Oda a la alegría
Sentado
frente a su escritorio se concentraba en imaginar la melodía, la estructura
armónica y la instrumentación de la música que componía. Desde hacía algunos
años vivía y sufría el silencio más absoluto al haber perdido paulatinamente el
sentido del oído.
Era una ironía que habiendo sido un
intérprete virtuoso y un compositor innovador y exitoso, hubiera perdido un
órgano esencial por el que percibía el
sonido y el movimiento de la vida.
Su misantropía lo obligó a
concentrarse en sí mismo y a escuchar interiormente el torbellino de sonidos y
música que inundaban su cerebro.
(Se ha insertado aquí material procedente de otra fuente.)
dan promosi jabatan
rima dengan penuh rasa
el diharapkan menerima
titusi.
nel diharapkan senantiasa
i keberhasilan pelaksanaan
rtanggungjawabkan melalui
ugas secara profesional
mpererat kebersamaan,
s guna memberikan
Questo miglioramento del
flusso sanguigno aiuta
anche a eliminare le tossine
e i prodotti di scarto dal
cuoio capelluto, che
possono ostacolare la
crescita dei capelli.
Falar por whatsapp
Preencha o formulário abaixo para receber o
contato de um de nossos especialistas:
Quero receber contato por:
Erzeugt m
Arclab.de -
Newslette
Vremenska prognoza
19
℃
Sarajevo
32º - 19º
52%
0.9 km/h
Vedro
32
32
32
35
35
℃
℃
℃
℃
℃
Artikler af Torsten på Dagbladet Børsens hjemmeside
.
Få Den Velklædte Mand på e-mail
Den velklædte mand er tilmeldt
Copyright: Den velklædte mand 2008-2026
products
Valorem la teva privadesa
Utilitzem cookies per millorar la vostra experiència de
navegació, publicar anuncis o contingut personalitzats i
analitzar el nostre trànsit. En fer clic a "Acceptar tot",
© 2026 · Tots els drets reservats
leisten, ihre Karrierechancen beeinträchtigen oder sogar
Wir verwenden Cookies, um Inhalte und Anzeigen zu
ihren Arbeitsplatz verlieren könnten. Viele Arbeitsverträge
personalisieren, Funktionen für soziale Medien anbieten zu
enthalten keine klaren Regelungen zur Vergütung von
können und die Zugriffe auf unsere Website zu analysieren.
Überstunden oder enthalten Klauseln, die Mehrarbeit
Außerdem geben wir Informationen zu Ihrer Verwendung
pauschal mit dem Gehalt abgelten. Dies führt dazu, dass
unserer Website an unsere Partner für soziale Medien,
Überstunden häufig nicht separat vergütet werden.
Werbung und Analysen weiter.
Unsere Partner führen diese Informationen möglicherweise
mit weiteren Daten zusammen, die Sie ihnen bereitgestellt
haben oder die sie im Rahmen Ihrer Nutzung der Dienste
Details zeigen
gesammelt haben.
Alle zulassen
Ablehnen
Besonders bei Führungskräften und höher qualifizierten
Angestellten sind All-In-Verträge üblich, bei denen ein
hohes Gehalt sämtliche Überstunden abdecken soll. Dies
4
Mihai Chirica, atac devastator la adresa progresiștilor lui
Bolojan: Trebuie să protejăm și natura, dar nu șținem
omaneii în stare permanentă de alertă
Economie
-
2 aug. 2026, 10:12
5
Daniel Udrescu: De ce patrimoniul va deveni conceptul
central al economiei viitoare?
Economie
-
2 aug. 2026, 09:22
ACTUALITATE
Aprendió a interpretar a través de los demás
sentidos.
En las horas de trabajo, echado
siempre al lado de él, su fiel perro -que lo había acompañado por más de diez
años- movía su cola en señal de aceptación cuando le gustaba la armonía o el
movimiento que tocaba y agachaba una oreja, cuando no o, las dos cuando estaba
en total desacuerdo. Esto motivaba fuertes controversias ya que el can era su
crítico más severo, no lo respetaba y adulaba por ser el gran maestro.
Preparaban la obra más grandiosa de
la vida del compositor, con la cual pensaba retirarse de sus actividades. Durante
la estructuración de la última parte de la sinfonía, entró en seria divergencia
con su perro, que no quería incluir voces humanas en la composición. Sin
embargo, después de algunos desencuentros,
incorporaron la Oda a la alegría,
como una innovación en las obras sinfónicas.
Caminaban a la sala de conciertos
para la presentación, cuando en la acera del teatro vieron a un gato. Su fiel
perro -tremendo defensor de la honra de la especie, a pesar de su ancianidad-
cruzó la calle para atraparlo. Al hacerlo, lo arrolló un fiaker tirado por dos
caballos. La pena y desesperación del compositor fue indescriptible, no se
tranquilizó hasta que el animal fue atendido por el albeitar del pueblo, que se
comprometió a cuidarlo mientras transcurriera el concierto.
En la sala, abarrotada de grandes
personajes de la aristocracia y la realeza, había un derroche de lujo en los
atuendos y expectación por oír la última obra del maestro. Él, sólo oía el permanente
silencio y sentía aflicción por la salud de su único amigo.
Entró al escenario y en su silencio
vio el batimiento de palmas de un público emocionado. De frente a la orquesta, comenzó
a dirigir la sinfonía con los tiempos y compases de su mente. Sin embargo, la
preocupación por su amigo no lo abandonaba. Quería ya terminar para verlo.
Llegó el último movimiento y al comenzar la
Oda a la alegría, volteó hacia el público y al pie de la primera fila lo distinguió,
vendado del cuerpo y siguiendo la música con el movimiento de su rabo.